The narrative now moves to the office of the local coroner, Horace Whaley, who is also a practicing physician. Horace was unnerved by the experience of losing soldiers under his care in World War II. Horace considers himself a weakling and a failure, and he envies Carl Heine’s strong, well-built body as he examines Carl’s corpse. He even notices that Carl’s penis is twice the size of his own.
Examining the body, Horace discovers a foamy mixture of air, mucus, and seawater that suggests that Carl died from drowning. He later notices a deep wound on Carl’s head. Horace notes that the wound resembles wounds he saw during the war, on soldiers who had fought in hand-to-hand combat with Japanese soldiers trained in kendo, the art of stick fighting. Horace and Art puzzle over whether the wound was inflicted before or after Carl hit the water.
The narrative returns to Kabuo’s trial. Nels Gudmundsson questions Horace Whaley on the stand. Nels gets the coroner to acknowledge that Carl must have still been breathing when he hit the water, based on the fact that a foamy mix of air, mucus, and seawater had been found in Carl’s lungs. Watching the trial, Art Moran remembers the moment he broke the news of Carl’s death to Carl’s wife, Susan Marie. She had stared mutely, in shock, and then matter-of-factly said she had always known it would happen one day.

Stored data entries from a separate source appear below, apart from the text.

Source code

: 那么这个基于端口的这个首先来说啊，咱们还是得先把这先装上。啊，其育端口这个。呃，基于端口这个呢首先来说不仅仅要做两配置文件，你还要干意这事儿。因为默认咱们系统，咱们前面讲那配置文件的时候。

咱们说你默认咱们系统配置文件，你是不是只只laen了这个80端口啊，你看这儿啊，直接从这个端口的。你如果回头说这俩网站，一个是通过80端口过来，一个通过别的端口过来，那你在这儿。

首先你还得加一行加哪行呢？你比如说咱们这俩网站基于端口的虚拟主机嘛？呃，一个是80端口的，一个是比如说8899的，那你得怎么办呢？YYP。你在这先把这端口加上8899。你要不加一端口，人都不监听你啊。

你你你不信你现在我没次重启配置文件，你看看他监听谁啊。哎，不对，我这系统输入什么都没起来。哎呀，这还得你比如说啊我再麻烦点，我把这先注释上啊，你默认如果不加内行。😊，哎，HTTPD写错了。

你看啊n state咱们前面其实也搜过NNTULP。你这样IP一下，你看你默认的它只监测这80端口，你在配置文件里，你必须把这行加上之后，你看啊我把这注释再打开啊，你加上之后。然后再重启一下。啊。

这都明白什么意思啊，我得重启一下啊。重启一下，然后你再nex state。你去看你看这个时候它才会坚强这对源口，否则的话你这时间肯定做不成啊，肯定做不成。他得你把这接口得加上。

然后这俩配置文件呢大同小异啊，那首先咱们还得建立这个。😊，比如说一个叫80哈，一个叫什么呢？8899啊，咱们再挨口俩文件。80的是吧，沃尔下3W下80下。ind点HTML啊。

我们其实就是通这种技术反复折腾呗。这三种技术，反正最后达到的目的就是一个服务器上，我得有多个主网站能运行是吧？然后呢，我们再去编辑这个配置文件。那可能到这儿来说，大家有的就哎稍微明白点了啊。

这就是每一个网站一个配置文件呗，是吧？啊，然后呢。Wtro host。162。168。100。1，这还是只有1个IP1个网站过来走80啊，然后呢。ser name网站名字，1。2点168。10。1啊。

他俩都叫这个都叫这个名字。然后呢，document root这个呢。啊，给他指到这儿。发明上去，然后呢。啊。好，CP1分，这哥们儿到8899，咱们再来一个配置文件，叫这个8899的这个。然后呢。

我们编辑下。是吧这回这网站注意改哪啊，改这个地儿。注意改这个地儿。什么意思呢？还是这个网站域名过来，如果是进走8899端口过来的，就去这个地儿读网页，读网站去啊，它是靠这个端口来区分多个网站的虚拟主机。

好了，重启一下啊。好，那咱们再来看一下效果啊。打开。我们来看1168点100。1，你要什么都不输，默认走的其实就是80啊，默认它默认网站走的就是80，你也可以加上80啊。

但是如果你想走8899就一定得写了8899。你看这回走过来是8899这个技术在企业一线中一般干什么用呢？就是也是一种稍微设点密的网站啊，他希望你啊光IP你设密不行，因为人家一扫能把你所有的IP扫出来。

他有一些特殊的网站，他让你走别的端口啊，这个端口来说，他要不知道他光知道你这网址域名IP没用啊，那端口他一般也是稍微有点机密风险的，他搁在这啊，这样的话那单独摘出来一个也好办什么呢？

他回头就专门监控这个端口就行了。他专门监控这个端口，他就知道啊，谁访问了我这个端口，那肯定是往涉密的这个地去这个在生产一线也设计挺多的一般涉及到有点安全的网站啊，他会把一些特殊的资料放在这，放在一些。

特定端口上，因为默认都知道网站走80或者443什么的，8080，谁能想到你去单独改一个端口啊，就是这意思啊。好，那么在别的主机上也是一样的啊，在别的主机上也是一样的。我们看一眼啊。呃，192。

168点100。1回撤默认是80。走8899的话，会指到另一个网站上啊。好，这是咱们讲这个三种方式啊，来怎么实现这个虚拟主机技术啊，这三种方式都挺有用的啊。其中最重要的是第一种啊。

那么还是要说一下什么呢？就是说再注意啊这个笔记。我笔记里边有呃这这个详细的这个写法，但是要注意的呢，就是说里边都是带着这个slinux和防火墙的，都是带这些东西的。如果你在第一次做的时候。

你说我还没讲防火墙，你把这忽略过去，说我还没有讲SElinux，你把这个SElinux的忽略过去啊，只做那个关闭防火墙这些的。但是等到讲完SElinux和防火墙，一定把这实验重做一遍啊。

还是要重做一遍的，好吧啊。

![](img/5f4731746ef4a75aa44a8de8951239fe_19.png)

The narrative in this section builds on the general details of the trial—its participants, its evidence, and the alleged crime for which Kabuo is accused—that Guterson presents in the first three chapters. Much as if we are reading a mystery novel or watching an actual trial, we learn about the alleged crime only through the testimony of various characters. Guterson narrates as if he were seated in the back of the courtroom, listening alongside the other spectators. At certain moments, however, he enters the minds of his characters to show us what they are thinking. For example, Chapter 5 begins with Horace testifying in the courtroom but it quickly switches time and perspective, jumping into Horace’s mind as he recollects performing the autopsy on Carl. Guterson continually jumps in time and place in this fashion, moving from the present to the past and from character to character. This narrative tactic ties the past and the present together and helps provide us with a psychological portrait of the entire community.